Winston wrote: ↑May 21st, 2020, 10:29 pm
@hypermak
Well obviously those are unhappy miserable people then, because happy people don't do that. They uplift others, share their happiness and look on the bright side of everything. We all know that instinctively. Even if they claim to be happy, they cannot be.
So how long have you been a chef? Did you have to go to training school in Italy?
Actually Dianne dreams of being a chef too. She has talent in culinary skills. Do you have any advice for her? I tried to put her in cooking school in Angeles, but they were all very expensive, more than I expected. Can she go to chef school in Italy and get an education visa to go there? If so, how? Do you know anyone in Italy who could provide that?
Is being a chef hard work? What do you do? I read articles that said that chefs don't cook, they just prepare meals and direct others. Is that true?

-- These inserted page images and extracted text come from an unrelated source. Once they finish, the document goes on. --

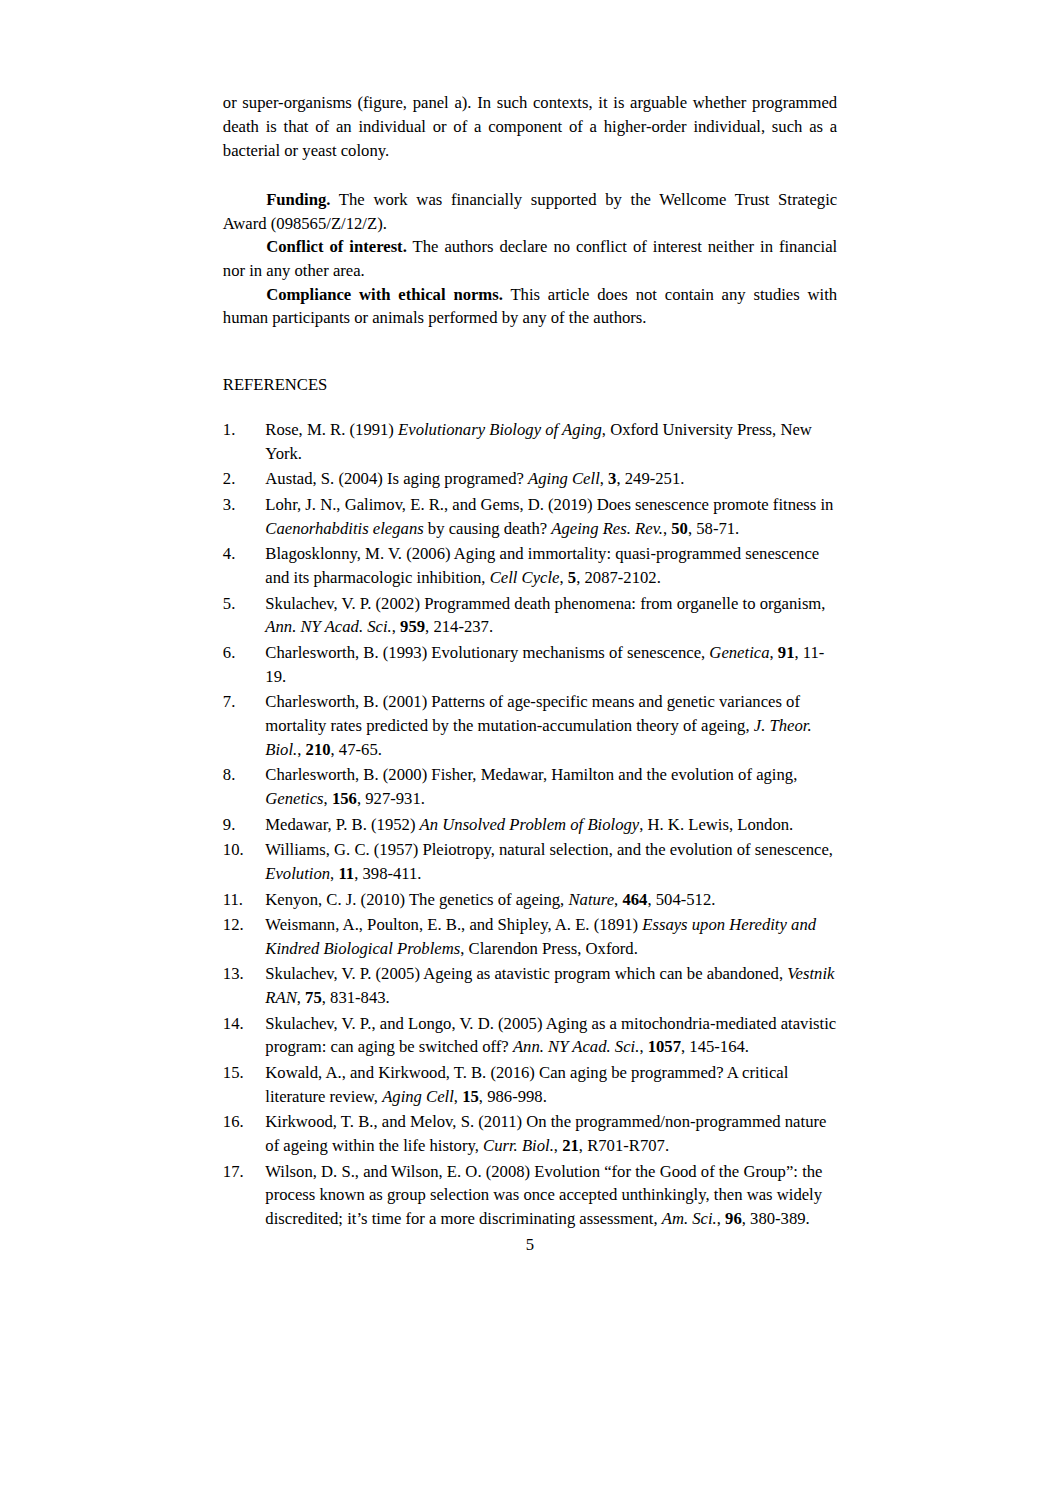or super-organisms (figure, panel a). In such contexts, it is arguable whether programmed death is that of an individual or of a component of a higher-order individual, such as a bacterial or yeast colony.
Funding. The work was financially supported by the Wellcome Trust Strategic Award (098565/Z/12/Z).
Conflict of interest. The authors declare no conflict of interest neither in financial nor in any other area.
Compliance with ethical norms. This article does not contain any studies with human participants or animals performed by any of the authors.
REFERENCES
1. Rose, M. R. (1991) Evolutionary Biology of Aging, Oxford University Press, New York.
2. Austad, S. (2004) Is aging programed? Aging Cell, 3, 249-251.
3. Lohr, J. N., Galimov, E. R., and Gems, D. (2019) Does senescence promote fitness in Caenorhabditis elegans by causing death? Ageing Res. Rev., 50, 58-71.
4. Blagosklonny, M. V. (2006) Aging and immortality: quasi-programmed senescence and its pharmacologic inhibition, Cell Cycle, 5, 2087-2102.
5. Skulachev, V. P. (2002) Programmed death phenomena: from organelle to organism, Ann. NY Acad. Sci., 959, 214-237.
6. Charlesworth, B. (1993) Evolutionary mechanisms of senescence, Genetica, 91, 11-19.
7. Charlesworth, B. (2001) Patterns of age-specific means and genetic variances of mortality rates predicted by the mutation-accumulation theory of ageing, J. Theor. Biol., 210, 47-65.
8. Charlesworth, B. (2000) Fisher, Medawar, Hamilton and the evolution of aging, Genetics, 156, 927-931.
9. Medawar, P. B. (1952) An Unsolved Problem of Biology, H. K. Lewis, London.
10. Williams, G. C. (1957) Pleiotropy, natural selection, and the evolution of senescence, Evolution, 11, 398-411.
11. Kenyon, C. J. (2010) The genetics of ageing, Nature, 464, 504-512.
12. Weismann, A., Poulton, E. B., and Shipley, A. E. (1891) Essays upon Heredity and Kindred Biological Problems, Clarendon Press, Oxford.
13. Skulachev, V. P. (2005) Ageing as atavistic program which can be abandoned, Vestnik RAN, 75, 831-843.
14. Skulachev, V. P., and Longo, V. D. (2005) Aging as a mitochondria-mediated atavistic program: can aging be switched off? Ann. NY Acad. Sci., 1057, 145-164.
15. Kowald, A., and Kirkwood, T. B. (2016) Can aging be programmed? A critical literature review, Aging Cell, 15, 986-998.
16. Kirkwood, T. B., and Melov, S. (2011) On the programmed/non-programmed nature of ageing within the life history, Curr. Biol., 21, R701-R707.
17. Wilson, D. S., and Wilson, E. O. (2008) Evolution “for the Good of the Group”: the process known as group selection was once accepted unthinkingly, then was widely discredited; it’s time for a more discriminating assessment, Am. Sci., 96, 380-389.
5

After a while, isn't it all just automatic pilot once you get the hang of it? If so, then it doesn't feel so hard after a while right? When I worked in fast food I noticed that after a while, I just put myself on automatic pilot mode and didn't have to think anymore.
Thanks for the "pat on the shoulder", mate
Oh that's nice of Dianne! I got all of my training in Italy, at one of the country's best (if not
the best) A&F institute.
http://www.berti.gov.it/
Then I did a few courses at the very prestigious (and expensive!) ALMA
https://www.alma.scuolacucina.it/en/cou ... n-cuisine/
Unlike disciplines like engineering and computer science there is no theoretical education that works, when it comes to culinary and gastronomy. 90% of the learning comes from 1) continuous experimentaiton, 2) hard work and 3) good mentoring, in this order.
The A&F learning system in Italy is usually a public high school like the one I did, called
Istituto Alberghiero, or "Hotelier Institute" which of course isn't only about hotel and hospitality. Just an historical name. Most people who go there, about 75%, take the culinary track, not the hospitality management track.
Then there's either direct experience, or a mix of experience and courses at private schools like ALMA near Parma (home of the famous Parmigiano Reggiano cheese, or the Parma Ham). The private schools are very, very expensive. However when I did the Haute Cuisine course I do remember seeing a lot of Chinese, Japanese and Korean students and even a couple of Filipinos. I never got very close to them as they were attending the international course, while ours was in Italian.
I am not as familiar with the culinary school system here in the Philippines. I have been asked to run some short training courses in food technology at the Colegio de San Juan de Letran (
https://www.letran.edu.ph/Academics/CBAA), in old Manila. Have been there a few times and the facilities were pretty impressive consindering it's the Philippines, not Germany. Then I was told that the college is one of the most expensive, with tuition fees starting from 50,000 PHP, which might not be much compared to schools in the US but it's beyond what average middle class families can afford.
Where is Dianne living? Perhaps she can enrol at a private culinary school to get some foundations. After that, nothing beats experience: she would have to be hired as a
commis and work her way up. A commis is basically a junior chef who is assigned to help the
partie, or station chef, completing specific duties on a single aspect of the kitchen: e.g. cooking the vegetables, preparing salads and crudites, garnishing etc.
Learning how to cook in a commercial establishment is completely different from home cooking: you have access to industrial equipment and people who have a lot to teach you. You can learn a lot in a very small amount of time but the key ingredients are always the same: hard work, patience, humility and passion. Passion is right at the end because, at the first stages of your career, without hard work and patience nobody will survive.